**网页节选**
我想我算不得天生爱山的人。小时候在山清水秀的老家,父亲常常念叨着带我去山里看看,而我都是躲着藏着。直到念完大学,数一数去过的有名的台阶山,仍然少的可怜。倒是很喜欢玩水,捉鱼摸虾游泳,一见水就十分精神。自从知道了孔夫子的“仁者爱山,智者爱水”一说,便自诩是个智者。

工作过后,也许是业余尤其是周末活动太过贫乏的缘故,开始决定和绿野的人去爬山。每个周末,很早起床,坐很久的汽车,去野外走上一两天。在山里行走的时候总是很匆忙,甚至痛苦,休息时停下来发呆,看一看风景,听一听山的声音,便觉着莫大的喜悦。慢慢的习惯了这种方式,甚至有点上瘾了。

**输入数据**
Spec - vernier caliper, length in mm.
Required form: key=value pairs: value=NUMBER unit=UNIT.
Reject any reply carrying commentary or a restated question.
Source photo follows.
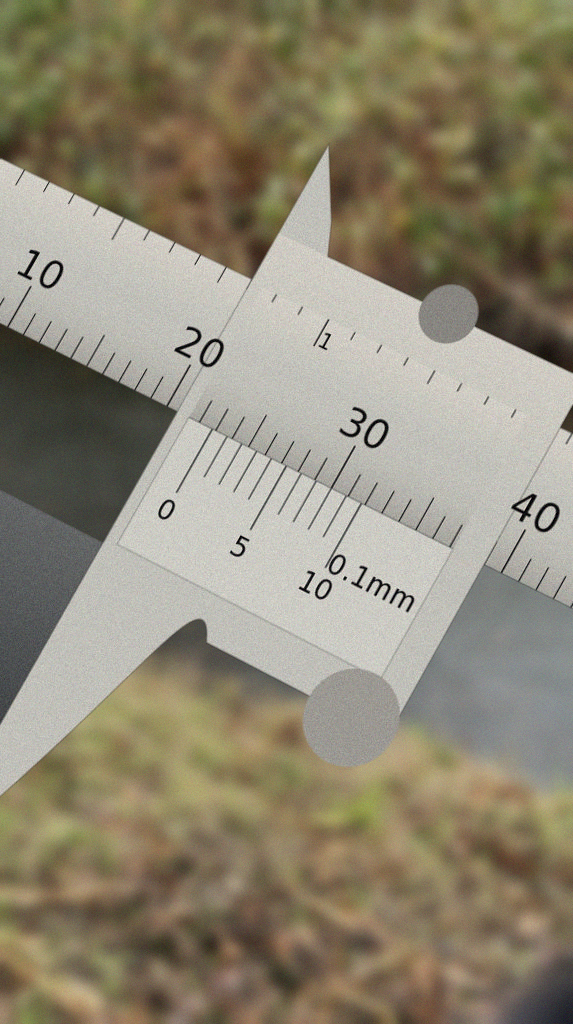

**练习要求**
1 – 列出网页节选中文中的“我”喜欢的各项玩水活动。
2 – 根据网页节选回答下列问题,每题一行,答案按相同标号排列:
(a) 文中引用的孔夫子的说法是什么?
(b) 工作以后,“我”决定和什么人去爬山?
(c) 每个周末去野外要走多长时间?

**参考答案**
1 – 捉鱼、摸虾、游泳

2 –
(a) “仁者爱山,智者爱水”
(b) 绿野的人
(c) 一两天